What is needed:
Resume the write-up on the CSP Sudoku Solver from its last sentence, not the material.

Text section:
* * * * * * *
The CSP Sudoku Solver takes as input a well-formed sudoku puzzle (a puzzle that can yield a unique solved puzzle), models it as a Constraint Satisfaction Problem (CSP), and outputs the uniquely solved sudoku puzzle.

Code was written with the intention of revising and implementing techniques covered in Introduction to Artificial Intelligence (CS3243). Techniques used in the script involves Arc-consistency Propagation, Forward Checking, and Minimum Remaining Value (MRV) heuristic.

Written with the intention to be run using Python 2.6. However, you may run the scripts with Python 3.7, no changes required.

python sudoku_solver.py input_file output_file

Takes in a 9x9 matrix, with each digit separated by a spacebar. 0 represents an unfilled cell. Check out ./sample_inputs for more details.

Outputs a 9x9 matrix that represents a solved state of the input sudoku puzzle. Do note, however, that the uniqueness of the output is dependent on whether or not the sudoku puzzle is well-formed.

In the CSP Sudoku Solver, Arc consistency, MRV Heuristic, and backtracking with forward checking was used. The intuition behind these techniques is to increase the likelihood of leaning more towards the best case scenario, achieving lesser guesses and lesser backtracking per cell to reduce the runtime required.

Before diving into the techniques used, let us draw the correlation between intuition and AI techniques, by thinking of how a rational human would normally approach to solve a sudoku.

1. Eliminate possibilities of values in cells related to the pre-filled cells (Maintaining Arc Consistency).
2. Pick a cell with the smallest number of remaining legal values (MRV Heuristic), and start guessing the value for this cell.
3. Each time you pick one value, strike-off the value away from related cells, so you don't violate any sudoku rules. (Forward Checking).
* * * * * * *
Dataset extract:

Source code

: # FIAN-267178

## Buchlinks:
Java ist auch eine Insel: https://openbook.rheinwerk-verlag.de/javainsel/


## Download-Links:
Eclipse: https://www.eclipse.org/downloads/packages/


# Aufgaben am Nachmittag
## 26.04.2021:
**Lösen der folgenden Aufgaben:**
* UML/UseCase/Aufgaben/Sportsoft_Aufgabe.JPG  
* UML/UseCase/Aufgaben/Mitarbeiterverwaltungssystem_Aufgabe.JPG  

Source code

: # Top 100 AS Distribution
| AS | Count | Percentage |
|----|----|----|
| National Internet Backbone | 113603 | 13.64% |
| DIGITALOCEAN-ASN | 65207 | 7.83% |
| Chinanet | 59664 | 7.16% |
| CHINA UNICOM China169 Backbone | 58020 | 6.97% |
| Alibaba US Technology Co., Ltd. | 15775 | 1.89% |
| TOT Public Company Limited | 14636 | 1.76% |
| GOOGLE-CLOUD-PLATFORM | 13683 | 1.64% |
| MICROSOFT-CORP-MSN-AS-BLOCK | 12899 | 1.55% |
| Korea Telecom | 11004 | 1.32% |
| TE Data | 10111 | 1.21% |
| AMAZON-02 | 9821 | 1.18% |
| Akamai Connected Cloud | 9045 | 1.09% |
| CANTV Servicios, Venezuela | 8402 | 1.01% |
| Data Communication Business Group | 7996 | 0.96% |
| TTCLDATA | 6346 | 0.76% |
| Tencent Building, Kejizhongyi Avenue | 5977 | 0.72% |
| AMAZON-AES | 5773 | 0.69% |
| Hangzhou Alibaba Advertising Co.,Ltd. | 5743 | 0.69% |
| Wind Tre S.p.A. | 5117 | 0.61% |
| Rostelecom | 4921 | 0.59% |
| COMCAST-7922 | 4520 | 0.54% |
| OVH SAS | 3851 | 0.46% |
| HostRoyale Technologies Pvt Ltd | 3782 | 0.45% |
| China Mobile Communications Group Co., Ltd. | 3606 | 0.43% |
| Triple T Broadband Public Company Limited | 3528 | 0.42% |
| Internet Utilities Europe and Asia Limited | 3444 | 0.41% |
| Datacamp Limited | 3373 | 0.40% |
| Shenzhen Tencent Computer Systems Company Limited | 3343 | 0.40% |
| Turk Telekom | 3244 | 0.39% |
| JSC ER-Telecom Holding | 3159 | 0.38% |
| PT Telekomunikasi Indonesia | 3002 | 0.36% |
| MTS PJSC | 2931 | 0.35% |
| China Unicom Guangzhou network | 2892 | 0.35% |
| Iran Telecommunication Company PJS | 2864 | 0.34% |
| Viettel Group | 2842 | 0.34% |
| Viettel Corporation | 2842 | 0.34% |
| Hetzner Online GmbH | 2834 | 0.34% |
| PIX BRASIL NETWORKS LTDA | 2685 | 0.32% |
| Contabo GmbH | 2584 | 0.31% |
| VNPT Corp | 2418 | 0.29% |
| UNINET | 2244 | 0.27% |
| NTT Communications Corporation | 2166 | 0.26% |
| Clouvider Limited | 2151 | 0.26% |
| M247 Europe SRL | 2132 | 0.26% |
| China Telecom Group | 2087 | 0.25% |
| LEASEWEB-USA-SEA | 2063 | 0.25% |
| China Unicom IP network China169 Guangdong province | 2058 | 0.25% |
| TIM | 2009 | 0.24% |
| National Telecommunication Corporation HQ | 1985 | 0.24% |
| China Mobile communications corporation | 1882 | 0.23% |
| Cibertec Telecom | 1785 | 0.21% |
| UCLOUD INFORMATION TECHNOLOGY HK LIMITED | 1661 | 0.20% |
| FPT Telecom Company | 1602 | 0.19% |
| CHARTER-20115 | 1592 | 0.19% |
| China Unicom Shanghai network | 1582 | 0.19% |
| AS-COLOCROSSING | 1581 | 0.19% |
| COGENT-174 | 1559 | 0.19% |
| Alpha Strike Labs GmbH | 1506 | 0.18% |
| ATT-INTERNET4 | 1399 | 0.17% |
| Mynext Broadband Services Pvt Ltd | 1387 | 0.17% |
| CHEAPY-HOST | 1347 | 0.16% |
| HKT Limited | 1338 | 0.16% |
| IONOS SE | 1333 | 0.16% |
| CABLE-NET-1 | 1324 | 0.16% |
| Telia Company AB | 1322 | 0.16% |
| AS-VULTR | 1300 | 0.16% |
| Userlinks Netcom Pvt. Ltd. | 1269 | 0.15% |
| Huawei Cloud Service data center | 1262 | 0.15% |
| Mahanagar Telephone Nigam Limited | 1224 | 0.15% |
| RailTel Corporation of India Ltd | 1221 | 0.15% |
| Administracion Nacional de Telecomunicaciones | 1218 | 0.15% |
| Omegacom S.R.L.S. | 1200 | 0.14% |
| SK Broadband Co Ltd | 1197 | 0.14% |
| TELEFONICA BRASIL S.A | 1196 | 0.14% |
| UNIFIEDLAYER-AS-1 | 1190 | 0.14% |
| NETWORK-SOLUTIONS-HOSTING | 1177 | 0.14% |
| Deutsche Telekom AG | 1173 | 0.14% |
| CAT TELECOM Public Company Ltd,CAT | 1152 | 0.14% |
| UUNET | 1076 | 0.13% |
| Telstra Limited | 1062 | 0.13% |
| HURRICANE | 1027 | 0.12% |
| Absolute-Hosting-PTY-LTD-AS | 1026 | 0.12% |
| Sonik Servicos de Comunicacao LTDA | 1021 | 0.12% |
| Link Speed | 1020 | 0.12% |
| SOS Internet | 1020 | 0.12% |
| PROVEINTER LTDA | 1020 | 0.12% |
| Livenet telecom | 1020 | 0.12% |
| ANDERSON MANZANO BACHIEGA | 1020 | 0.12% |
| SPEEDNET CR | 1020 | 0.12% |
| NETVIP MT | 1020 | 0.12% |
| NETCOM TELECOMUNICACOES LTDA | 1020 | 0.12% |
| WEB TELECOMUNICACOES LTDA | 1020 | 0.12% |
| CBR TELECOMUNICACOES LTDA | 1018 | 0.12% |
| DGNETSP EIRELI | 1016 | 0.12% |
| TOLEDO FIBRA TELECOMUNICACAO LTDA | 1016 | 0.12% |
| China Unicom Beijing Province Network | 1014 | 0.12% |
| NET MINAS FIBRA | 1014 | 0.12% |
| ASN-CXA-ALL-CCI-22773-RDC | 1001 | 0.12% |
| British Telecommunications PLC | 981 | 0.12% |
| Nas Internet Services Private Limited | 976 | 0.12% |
* * * * * * *
Reply:
4. When you realise there's a cell with no more legal values, you know you definitely did something wrong previously...so, erase your previous guess(es) (Backtracking).

Due to the uniqueness of values in each row, column and 3 × 3 boxes, we can just simply keep track of the domains of each column, each row and each 3×3 box. Then, the domain of each cell (i,j) is the intersection between the domain of row i, column j and the 3 × 3 box that this cell is contained in.

Arc consistency is first established on the partially solved input to reduce domains of each cell, in order to filter out redundant traversal of subtrees that would eventually violate certain constraints. This process removes the value from the domains of the row, column and box in which the filled cell is in, which then establishes arc consistency with cells that shares the same row, column and box. E.g. If you were to let cell at coordinate (1,2) take up the value 4, then this removes 4 from domain of row 1, 4 from domain of column 2, and 4 from domain of the 3×3 box the cell (1,2) is in.

With MRV heuristic, we systematically choose a variable with the smallest domain. In contrast to randomly choosing a domain to work on, a smaller domain means we have a higher probability of ”guessing” a correct variable. Even if we guessed it wrongly in the first few tries, we are more likely to arrive at a correct value assignment with fewer backtracks, hence spent lesser time traversing invalid recursion trees.

With forward checking, the domains of the other variables are updated and checked for emptiness each time a variable is assigned. If this check indicates an empty domain, we can then ascertain that we have wrongly assigned some variable(s) previously, and then immediately backtrack. Like arc-consistency, unnecessary domains are removed along the way to save up time from meaningless exploration of subtrees that are guaranteed to have failed assignments.